Feedback is easy to find because it’s displayed right next to the piece of content that requires the team’s attention.
Keep your team members in the loop by attaching assets, files, and whatever strikes your fancy in the comments.
Choose who can see certain pieces of feedback. Differentiate between team members and stakeholders by selecting the appropriate settings – leave internal notes for your team and make comments visible to stakeholders.
At its core, Notion is a note-taking platform, but it’s so much more than that. Think of a Wikipedia-style platform, combined with Google Docs and physical agenda, all in one place.
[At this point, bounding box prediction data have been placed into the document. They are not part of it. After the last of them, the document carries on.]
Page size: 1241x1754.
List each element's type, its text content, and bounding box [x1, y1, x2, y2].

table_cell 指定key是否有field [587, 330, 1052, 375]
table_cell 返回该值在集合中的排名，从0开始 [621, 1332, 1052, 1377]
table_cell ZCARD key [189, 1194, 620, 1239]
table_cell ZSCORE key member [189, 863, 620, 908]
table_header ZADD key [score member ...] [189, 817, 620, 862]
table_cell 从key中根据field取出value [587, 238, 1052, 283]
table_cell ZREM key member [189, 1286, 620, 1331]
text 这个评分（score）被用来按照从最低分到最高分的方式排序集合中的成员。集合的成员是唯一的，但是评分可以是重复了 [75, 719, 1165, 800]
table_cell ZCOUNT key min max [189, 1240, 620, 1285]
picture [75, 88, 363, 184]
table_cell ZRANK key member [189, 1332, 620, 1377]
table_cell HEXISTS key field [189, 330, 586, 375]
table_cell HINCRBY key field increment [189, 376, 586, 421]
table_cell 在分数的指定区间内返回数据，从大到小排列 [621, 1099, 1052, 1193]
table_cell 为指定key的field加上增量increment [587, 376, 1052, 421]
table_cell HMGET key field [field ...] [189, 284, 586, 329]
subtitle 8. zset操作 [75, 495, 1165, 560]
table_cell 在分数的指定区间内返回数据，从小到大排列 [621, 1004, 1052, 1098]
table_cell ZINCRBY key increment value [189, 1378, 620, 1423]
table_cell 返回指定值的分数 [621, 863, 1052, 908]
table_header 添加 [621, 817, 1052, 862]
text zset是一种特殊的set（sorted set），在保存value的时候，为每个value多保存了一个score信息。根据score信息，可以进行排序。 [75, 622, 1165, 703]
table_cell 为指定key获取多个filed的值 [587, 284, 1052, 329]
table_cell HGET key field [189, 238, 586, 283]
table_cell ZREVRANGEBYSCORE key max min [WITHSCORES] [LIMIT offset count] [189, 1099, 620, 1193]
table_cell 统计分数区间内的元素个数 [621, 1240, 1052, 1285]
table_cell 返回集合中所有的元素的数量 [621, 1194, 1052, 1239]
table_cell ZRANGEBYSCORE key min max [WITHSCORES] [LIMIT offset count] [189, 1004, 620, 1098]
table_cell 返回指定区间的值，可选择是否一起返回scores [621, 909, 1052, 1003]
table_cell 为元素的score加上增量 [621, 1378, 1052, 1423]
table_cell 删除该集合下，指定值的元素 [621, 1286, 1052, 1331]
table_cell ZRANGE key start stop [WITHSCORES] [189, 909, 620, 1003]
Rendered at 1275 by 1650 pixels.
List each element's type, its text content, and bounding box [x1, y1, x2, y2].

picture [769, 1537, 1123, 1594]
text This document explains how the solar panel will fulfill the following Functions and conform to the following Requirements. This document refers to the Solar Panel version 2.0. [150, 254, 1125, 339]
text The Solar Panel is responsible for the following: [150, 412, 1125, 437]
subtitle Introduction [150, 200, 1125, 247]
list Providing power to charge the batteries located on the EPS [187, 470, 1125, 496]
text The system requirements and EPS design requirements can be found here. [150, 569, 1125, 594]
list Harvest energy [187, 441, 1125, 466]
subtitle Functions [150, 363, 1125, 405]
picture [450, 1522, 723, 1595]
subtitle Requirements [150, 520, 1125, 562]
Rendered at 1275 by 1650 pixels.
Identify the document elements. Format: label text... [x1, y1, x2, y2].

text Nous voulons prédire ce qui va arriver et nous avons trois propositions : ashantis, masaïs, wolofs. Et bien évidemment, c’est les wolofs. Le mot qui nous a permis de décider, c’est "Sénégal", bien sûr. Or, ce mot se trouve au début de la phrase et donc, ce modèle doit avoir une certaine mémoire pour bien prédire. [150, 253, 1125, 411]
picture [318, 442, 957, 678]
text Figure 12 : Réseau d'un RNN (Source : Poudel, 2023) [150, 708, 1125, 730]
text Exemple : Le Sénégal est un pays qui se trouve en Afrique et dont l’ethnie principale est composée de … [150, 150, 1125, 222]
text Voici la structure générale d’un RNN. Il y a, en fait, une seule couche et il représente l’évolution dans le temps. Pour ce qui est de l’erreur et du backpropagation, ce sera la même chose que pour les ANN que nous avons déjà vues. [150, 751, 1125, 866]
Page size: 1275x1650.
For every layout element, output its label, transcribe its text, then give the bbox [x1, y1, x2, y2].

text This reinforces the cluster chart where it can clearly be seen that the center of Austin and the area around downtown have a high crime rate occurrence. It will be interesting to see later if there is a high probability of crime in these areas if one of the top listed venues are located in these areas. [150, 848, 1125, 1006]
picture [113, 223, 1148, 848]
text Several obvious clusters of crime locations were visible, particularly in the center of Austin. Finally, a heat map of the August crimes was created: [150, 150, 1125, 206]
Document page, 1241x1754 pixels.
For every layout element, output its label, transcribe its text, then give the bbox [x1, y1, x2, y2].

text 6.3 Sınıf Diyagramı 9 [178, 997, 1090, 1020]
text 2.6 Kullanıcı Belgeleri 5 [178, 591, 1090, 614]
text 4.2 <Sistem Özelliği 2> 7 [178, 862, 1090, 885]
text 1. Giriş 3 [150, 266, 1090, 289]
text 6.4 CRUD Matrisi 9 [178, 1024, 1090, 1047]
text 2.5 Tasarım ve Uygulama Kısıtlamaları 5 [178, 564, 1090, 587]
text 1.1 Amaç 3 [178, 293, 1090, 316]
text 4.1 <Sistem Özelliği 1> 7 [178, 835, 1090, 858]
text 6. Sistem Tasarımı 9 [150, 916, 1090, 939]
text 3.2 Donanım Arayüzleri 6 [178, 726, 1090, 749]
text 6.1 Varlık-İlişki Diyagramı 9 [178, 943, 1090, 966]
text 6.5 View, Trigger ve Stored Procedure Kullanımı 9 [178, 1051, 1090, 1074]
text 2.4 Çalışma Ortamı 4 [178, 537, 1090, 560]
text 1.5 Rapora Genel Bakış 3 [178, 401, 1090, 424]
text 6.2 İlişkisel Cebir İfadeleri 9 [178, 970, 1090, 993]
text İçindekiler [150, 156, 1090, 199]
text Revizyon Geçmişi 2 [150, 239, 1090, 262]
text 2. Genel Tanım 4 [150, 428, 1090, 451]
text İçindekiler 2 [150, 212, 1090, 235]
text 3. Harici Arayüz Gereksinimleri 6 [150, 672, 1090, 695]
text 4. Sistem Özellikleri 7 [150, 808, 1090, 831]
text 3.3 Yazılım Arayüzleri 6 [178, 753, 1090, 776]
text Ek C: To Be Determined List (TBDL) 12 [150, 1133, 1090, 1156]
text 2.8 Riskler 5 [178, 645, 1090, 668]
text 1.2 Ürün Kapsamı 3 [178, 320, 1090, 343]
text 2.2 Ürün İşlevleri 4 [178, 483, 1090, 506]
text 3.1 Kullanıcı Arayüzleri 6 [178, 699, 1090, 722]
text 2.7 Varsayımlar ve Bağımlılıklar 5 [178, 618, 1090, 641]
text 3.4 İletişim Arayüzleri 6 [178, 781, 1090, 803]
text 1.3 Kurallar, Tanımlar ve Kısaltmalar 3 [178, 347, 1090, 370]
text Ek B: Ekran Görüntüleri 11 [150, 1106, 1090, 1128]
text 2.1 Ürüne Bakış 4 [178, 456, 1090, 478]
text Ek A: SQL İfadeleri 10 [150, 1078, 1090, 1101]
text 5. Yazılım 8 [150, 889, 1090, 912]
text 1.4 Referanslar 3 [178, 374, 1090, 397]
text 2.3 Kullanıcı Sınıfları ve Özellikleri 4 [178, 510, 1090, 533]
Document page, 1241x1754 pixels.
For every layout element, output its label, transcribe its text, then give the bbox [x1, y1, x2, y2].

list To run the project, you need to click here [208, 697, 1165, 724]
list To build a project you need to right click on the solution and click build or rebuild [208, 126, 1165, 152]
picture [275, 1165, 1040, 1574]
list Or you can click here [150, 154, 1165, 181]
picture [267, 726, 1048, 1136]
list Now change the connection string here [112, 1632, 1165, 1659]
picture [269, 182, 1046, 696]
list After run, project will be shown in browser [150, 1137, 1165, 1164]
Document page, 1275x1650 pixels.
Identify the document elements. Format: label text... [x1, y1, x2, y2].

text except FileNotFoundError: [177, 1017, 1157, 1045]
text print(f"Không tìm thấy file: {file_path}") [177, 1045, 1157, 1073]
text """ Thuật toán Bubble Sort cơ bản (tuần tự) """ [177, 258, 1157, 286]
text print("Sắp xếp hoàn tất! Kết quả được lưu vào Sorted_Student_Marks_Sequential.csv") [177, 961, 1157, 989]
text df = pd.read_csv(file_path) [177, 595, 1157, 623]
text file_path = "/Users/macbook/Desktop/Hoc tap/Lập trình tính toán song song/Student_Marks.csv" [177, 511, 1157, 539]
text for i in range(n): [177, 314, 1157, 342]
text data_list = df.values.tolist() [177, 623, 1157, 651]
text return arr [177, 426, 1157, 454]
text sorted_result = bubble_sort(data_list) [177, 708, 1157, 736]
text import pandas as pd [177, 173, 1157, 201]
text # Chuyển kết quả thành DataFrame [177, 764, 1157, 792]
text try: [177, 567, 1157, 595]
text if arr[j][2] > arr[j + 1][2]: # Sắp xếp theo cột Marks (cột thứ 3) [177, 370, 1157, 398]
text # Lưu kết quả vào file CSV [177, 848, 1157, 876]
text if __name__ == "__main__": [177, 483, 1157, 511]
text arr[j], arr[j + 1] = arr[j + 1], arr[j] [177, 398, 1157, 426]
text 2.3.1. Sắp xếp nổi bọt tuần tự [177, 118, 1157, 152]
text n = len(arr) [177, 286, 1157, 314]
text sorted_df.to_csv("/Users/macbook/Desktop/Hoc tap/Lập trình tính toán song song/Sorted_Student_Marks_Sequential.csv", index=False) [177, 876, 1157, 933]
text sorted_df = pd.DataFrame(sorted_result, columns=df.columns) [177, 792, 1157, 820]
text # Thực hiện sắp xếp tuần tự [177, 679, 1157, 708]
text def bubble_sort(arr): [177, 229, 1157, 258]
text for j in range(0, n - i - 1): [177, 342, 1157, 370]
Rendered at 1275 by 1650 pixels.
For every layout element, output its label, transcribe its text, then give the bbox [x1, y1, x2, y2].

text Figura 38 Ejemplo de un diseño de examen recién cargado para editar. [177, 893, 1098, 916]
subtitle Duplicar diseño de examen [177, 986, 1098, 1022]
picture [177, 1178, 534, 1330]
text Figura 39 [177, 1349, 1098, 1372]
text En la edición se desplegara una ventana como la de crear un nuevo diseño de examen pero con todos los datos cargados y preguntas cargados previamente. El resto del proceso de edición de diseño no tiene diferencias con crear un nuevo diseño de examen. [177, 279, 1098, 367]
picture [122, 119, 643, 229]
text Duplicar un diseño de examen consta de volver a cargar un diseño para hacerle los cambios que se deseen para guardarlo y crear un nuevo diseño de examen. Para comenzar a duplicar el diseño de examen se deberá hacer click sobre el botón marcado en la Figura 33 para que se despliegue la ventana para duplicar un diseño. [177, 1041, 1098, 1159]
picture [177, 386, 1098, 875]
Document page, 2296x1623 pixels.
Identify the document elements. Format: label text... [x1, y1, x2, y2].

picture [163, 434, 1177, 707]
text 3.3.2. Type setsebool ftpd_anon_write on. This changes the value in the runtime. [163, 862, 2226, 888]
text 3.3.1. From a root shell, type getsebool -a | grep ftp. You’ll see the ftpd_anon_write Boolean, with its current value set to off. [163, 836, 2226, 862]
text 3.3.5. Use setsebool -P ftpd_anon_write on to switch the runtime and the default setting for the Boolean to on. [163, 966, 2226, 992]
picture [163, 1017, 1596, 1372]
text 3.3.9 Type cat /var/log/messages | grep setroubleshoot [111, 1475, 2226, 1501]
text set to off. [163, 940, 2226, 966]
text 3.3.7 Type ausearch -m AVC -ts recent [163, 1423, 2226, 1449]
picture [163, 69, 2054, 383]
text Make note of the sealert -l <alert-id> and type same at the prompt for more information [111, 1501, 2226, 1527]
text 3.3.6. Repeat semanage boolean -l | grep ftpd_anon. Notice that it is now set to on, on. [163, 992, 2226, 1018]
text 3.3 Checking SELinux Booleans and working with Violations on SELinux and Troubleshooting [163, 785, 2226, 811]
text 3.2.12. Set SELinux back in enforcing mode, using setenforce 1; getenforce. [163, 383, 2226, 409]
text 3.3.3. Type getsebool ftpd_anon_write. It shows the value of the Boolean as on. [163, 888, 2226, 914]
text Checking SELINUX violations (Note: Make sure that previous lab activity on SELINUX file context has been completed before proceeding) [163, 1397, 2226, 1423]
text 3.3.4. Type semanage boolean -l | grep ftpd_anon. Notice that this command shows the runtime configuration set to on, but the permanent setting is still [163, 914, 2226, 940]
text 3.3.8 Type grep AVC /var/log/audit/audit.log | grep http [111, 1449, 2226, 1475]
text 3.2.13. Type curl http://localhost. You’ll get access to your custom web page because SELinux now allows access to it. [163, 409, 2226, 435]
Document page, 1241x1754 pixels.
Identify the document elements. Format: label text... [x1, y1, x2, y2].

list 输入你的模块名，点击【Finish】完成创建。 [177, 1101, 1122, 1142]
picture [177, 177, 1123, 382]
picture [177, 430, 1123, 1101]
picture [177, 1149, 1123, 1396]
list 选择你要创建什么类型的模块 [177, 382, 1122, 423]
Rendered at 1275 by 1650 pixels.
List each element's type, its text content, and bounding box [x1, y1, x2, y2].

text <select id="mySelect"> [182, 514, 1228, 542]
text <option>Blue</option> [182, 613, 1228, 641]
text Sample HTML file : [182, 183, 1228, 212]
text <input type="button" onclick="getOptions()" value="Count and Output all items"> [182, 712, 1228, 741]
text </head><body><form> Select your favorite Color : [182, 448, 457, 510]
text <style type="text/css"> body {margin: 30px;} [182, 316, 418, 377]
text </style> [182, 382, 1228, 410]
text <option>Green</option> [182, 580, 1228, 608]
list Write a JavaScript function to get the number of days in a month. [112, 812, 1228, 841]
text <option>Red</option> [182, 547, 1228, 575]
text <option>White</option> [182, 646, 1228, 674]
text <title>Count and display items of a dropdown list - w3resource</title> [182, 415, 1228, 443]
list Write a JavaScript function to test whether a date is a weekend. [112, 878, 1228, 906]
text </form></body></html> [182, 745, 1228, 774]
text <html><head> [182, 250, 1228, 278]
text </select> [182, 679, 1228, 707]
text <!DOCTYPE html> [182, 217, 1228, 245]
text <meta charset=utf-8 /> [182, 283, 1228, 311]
Its intuitive interface makes it perfect for any tasks of varying degrees of complexity, from planning years-long social media campaigns to note-taking and anything in-between. It’s a solution designed with collaboration in mind.
Visuals are important for social media marketers, probably now more than ever. Since design workflows usually require a lot of back-and-forth communication between team members, Canva virtually eliminates the middle-man and proposes a more collaborative way of working.
Canva is designed around a “drag-and-drop” philosophy, offering tons of templates and mockups, making it easier than ever for designers to collaborate and keep up with the fast-moving realm of social media.
There’s a still prevalent misconception that podcasts are mostly one-man-shows. But many people would be surprised how much work actually goes into a podcast, especially on the production side.
I’m talking, of course, about audio editing. Like, any kind of editing, the more eyeballs on it, the better the result. Descript is built around collaborative audio editing with its shared workspace where team members can jump in at any time and edit to their liking.
Descript also sports an advanced algorithm that scans audio files and transcribes them into text. Confusing audio tracks, begone – editing audio is as simple as deleting a few sentences.